The information we really want from this figure is the slope of each line and the amount of error around that slope (from replicate ponds). The following figure gives exactly that and is much easier to interpret and better looking. ggplot is great because it allows you to build a plot from multiple data sources and offers endless customization ability. Here, each row represents a species pair. Black points represent the average regression slope with error from pond replicates. Colored points represent the regression slope for each pond. Points that are positive indicate overlap increased across years. Points that are negative indicate that overlap decreased across years. The marginal histogram at the top shows the distribution of the points.

## Reorder species based on the magnitude of the regression slope so it's easier to read
oy <- ggplot(over_year, aes(x = coef, y = reorder(spsp, coef))) + 
  
  ## Ponds shown independently
  geom_point(size = 3, alpha = 0.75, 
             aes(color = as.factor(pond))) + 
  
  ## Average of all 8 ponds
  geom_point(size = 4, colour = "black", shape = 18,
             data = over_year_err, aes(x = coef, y = spsp)) + 
  
  ## SE bars on averages
  geom_errorbarh(size = 1, height = 0, 
                 data = over_year_err, aes(xmin = coef - se, xmax = coef + se)) +
  
  ## Lines to visually separate species pairs
  geom_hline(yintercept = seq(1.5, length(over_year$spsp), 1), 
             color = "lightgray", linetype = 2) +
  
  ## Add a marker at 0 to show show the position where overlap stays constant across years
  ## Positive values indicate increasing overlap; negative indicates decreasing overlap
  geom_vline(xintercept = 0, size = 1, linetype = 2) +
 
  ## Style elements. Mytheme is a custom theme I apply to all ggplots
  theme(panel.border = element_rect(colour = "black", fill = NA, size = 2)) +
  mytheme +
  
  ## Labels for axes and legend
  labs(x = "Regression slope \n(numerical overlap ~ year)", 
       y = "Species pair",
       color = 'pond') +
  
  ## Add a Wes Anderson color palette for extra fun
  scale_color_manual(values = wes_palette(n = 8, name = "Zissou1", type = 'continuous'))

## Add a marginal histogram so it's easier to see the overall pattern
oy <- ggMarginal(oy, size = 7, margins = "x", type = "histogram",
                 col = "black", fill = "black", alpha = 0.75)

A lot of data and a lot of code went into this figure, and it was therefore a challenge to keep the design clean and elegant. I put a lot of thought into what the key messages were and simplified wherever possible. I’m very proud of the end result! The final paper had four figures that looked just like this, but measuring different trends and models. The consistent figure design helped readers process the information more quickly and make comparisons across different components of the paper. This paper got accepted to the top jounal in my field, a distinction I largely attribute to the effort and thought that went into these figures.

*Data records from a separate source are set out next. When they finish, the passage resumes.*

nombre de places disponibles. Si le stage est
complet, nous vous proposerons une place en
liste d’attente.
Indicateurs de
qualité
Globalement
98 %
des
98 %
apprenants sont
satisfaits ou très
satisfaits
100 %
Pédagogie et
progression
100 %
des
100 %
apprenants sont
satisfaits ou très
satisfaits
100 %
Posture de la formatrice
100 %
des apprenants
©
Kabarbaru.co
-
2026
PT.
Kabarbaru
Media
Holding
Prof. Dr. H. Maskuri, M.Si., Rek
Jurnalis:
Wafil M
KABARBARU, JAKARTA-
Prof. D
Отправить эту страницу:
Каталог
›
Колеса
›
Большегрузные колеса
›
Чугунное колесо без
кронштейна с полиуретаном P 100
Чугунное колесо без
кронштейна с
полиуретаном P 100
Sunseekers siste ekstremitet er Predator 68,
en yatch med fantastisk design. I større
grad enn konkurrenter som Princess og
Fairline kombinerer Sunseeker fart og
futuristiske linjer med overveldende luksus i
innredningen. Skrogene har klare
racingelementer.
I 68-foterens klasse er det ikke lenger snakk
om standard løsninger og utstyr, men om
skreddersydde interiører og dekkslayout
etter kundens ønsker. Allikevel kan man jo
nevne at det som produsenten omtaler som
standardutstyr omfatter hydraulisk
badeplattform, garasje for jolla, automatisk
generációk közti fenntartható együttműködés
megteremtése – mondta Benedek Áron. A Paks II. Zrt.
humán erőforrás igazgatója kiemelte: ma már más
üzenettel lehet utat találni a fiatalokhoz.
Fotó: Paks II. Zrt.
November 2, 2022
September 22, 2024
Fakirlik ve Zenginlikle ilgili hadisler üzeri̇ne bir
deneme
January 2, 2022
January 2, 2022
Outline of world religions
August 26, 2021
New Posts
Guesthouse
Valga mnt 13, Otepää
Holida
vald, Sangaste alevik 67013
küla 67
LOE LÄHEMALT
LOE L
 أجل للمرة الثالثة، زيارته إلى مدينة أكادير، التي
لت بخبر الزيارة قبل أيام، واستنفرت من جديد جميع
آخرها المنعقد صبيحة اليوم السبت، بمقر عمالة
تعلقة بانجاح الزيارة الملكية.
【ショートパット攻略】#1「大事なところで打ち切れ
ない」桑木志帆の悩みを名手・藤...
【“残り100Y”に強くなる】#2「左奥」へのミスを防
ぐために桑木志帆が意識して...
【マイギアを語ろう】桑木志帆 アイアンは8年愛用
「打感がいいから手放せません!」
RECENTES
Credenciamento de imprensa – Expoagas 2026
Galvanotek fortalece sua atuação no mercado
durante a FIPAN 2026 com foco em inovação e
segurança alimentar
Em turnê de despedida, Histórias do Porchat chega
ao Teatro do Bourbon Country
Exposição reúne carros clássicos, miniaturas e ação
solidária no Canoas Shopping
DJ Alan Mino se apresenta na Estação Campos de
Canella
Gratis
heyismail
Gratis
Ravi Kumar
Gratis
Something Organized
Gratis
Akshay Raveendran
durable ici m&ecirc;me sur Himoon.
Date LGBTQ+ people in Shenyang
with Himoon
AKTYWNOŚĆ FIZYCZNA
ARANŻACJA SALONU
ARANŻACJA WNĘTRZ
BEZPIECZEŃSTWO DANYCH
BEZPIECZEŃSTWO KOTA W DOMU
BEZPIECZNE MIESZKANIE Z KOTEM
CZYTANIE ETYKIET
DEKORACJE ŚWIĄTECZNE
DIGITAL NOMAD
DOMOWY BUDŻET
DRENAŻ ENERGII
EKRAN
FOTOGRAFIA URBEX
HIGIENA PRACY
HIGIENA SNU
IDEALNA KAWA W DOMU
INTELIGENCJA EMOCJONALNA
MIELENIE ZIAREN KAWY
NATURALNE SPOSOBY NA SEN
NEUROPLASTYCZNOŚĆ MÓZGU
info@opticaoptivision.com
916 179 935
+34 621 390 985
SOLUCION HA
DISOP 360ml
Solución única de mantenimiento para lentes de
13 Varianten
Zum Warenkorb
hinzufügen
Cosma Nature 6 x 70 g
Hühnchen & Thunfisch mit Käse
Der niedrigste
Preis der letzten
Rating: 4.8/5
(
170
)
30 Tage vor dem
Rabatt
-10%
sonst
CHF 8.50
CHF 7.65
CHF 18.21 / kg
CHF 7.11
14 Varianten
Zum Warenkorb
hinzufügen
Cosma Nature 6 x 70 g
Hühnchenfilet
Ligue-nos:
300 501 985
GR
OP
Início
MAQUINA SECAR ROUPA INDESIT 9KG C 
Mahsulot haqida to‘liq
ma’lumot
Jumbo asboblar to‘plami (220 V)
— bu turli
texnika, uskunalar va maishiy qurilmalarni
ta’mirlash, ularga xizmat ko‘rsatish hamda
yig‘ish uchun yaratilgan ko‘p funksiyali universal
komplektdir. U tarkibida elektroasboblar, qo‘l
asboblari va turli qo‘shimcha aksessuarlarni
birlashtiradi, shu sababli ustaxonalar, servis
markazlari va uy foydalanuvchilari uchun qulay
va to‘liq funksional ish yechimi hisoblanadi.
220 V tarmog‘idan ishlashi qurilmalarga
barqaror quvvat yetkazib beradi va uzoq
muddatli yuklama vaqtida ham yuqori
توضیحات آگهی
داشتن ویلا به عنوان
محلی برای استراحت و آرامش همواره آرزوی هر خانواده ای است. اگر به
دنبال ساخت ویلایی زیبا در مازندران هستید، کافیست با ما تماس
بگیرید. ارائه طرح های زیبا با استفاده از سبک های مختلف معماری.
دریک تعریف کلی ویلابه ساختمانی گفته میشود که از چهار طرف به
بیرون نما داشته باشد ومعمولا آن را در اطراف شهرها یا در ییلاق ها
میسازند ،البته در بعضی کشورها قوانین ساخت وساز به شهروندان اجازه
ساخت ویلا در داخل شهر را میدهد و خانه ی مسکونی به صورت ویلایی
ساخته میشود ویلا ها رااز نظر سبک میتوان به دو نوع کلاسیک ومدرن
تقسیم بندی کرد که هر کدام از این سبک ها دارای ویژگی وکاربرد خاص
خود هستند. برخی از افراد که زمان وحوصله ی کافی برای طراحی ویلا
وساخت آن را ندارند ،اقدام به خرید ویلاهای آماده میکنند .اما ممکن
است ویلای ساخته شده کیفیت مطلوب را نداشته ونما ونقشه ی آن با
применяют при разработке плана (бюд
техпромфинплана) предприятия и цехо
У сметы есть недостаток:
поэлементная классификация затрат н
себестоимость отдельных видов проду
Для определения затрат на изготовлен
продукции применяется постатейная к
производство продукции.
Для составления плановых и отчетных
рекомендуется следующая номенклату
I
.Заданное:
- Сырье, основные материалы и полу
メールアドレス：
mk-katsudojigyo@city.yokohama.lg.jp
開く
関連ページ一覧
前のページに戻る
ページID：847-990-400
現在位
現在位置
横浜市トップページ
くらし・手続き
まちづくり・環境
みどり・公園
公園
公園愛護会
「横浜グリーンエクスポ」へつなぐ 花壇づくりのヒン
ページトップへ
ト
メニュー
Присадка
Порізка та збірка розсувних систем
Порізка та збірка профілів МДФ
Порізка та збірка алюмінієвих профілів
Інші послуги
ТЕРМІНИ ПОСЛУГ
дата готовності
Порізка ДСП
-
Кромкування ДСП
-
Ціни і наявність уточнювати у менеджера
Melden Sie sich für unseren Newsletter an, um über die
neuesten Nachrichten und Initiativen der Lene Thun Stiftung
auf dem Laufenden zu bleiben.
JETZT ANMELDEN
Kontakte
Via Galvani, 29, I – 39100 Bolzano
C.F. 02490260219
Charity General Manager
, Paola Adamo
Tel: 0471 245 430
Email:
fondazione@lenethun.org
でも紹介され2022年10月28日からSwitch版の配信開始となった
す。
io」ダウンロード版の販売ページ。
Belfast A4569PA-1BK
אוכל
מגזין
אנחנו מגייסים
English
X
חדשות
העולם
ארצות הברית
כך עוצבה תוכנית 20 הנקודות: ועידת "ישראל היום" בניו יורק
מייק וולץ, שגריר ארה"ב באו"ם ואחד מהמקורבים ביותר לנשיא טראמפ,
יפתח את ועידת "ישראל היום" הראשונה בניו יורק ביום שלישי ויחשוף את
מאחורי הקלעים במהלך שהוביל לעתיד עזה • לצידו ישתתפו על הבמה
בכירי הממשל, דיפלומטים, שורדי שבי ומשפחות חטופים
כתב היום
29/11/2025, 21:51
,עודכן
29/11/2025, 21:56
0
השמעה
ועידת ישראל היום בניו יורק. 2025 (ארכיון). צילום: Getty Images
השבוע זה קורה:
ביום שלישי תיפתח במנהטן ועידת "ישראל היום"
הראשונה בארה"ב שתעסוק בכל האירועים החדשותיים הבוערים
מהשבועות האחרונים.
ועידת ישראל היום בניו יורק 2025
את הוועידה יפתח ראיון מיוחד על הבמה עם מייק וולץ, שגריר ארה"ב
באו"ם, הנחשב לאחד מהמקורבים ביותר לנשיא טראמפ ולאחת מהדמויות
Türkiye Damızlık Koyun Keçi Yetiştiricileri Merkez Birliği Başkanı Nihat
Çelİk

Here, we can see that most points are positive and the marginal histogram is right skewed. This means that it was common for frogs to increase their overlap in breeding through the 17 year period we measured. We suspect this is a result of climate change. Typically, frogs try to partition their breeding in time. But most species can only breed (and therefore they only call) when it’s raining. In this region, climate change has resulted in long periods of dry with rare but large rain events. This forces frogs to cluster their calling around these few rain opportunities. The outcome is greater competition for the resulting offspring, which should reduce survival over time.